The participants were 61 university students (29 men and 31 women, missing value1) and was conducted in May-December2023. Participants were performed Big Five inventory before we used NIRS-based Hemoencephalography to measure frontal cerebral blood flow under six self-rating conditions: three PC conditions, two questionnaire conditions, and one eyes-closed condition as an individual baseline. For each participant, the Means and SD of all intervals were standardized within each individual, with a mean of 100 and a standard deviation of 15 for each condition.

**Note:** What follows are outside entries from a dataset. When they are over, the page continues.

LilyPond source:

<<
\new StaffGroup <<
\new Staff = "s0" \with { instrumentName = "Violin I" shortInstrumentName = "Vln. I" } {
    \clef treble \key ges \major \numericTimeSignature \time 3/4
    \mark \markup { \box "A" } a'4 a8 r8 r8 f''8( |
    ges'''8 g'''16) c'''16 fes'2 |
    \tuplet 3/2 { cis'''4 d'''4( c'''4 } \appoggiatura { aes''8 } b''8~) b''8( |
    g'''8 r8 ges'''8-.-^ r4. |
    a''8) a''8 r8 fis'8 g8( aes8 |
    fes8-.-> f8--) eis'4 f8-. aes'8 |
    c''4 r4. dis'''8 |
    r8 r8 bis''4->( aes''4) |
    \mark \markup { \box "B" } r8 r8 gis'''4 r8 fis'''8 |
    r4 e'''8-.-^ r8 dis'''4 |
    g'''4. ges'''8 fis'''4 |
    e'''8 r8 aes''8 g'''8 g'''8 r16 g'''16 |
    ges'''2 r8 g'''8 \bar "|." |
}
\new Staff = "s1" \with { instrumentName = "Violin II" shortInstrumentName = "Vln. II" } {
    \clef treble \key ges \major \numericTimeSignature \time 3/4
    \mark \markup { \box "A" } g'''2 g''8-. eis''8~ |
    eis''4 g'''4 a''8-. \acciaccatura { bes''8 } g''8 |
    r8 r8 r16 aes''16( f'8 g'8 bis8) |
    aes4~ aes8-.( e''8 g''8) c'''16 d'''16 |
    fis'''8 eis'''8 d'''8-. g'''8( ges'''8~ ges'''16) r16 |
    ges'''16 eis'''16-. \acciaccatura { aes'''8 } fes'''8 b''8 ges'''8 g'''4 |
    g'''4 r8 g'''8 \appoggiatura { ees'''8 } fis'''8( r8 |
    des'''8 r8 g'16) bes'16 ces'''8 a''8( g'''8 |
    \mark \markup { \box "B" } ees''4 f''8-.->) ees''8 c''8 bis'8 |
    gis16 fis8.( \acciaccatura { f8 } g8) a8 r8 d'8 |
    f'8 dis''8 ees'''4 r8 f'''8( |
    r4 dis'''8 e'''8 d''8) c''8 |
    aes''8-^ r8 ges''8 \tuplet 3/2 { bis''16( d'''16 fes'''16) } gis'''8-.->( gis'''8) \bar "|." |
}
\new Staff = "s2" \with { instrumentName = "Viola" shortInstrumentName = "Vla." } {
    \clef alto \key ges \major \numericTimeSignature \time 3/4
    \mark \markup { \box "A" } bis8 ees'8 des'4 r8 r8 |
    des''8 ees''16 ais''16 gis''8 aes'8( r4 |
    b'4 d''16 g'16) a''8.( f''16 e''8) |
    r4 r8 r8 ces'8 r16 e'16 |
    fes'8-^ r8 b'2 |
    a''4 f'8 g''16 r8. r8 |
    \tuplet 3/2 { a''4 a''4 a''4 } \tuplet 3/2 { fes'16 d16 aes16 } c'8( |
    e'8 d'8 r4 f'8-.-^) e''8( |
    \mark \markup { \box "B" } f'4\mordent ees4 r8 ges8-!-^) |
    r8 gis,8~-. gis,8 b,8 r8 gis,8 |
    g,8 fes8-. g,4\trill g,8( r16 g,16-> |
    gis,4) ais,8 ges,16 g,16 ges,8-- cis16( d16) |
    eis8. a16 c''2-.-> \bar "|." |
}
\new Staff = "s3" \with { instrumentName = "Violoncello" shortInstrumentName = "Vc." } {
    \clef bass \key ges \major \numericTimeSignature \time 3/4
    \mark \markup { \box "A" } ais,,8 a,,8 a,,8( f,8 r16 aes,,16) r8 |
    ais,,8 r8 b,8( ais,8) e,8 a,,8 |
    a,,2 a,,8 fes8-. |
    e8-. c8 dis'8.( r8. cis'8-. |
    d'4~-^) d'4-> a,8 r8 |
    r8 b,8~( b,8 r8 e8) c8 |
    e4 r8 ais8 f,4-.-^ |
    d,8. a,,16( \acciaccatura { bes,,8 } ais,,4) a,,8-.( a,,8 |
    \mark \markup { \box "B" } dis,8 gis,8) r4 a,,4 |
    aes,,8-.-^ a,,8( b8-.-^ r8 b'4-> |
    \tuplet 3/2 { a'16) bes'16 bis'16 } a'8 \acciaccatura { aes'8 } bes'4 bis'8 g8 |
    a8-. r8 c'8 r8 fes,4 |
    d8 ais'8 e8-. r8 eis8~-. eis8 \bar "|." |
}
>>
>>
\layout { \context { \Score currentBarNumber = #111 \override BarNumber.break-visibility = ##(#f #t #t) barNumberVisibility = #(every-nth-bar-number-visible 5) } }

We calculated the Means and SD to compare frontal cerebral blood flow for each experimental participant and the six conditions. The ANOVA results showed that there was a significant difference between participants(F(60,363)=134.9,p<.01), so it was revealed that there were individual differences in frontal cerebral blood flow during self-rating. When examining the Means for each condition of the participants, it was shown that all participants had different baseline values for frontal cerebral blood flow, and that each task condition fluctuated based on this value. As there was a significant difference for conditions(F(5,363)=6.84,p<.01), it suggested that participants were able to discriminate between the self-rating tasks. When comparing the Means across task conditions, the Means cerebral blood flow was higher in the questionnaire condition than in the PC condition, it suggested that questionnaires using paper and pen enable greater concentration self-rating than PC rating. These results supported previous research (Sato & Matsuda, 2019), it showed that self-rating tasks result in individual differences in frontal cerebral blood flow and that there are differences depending on the rating tasks.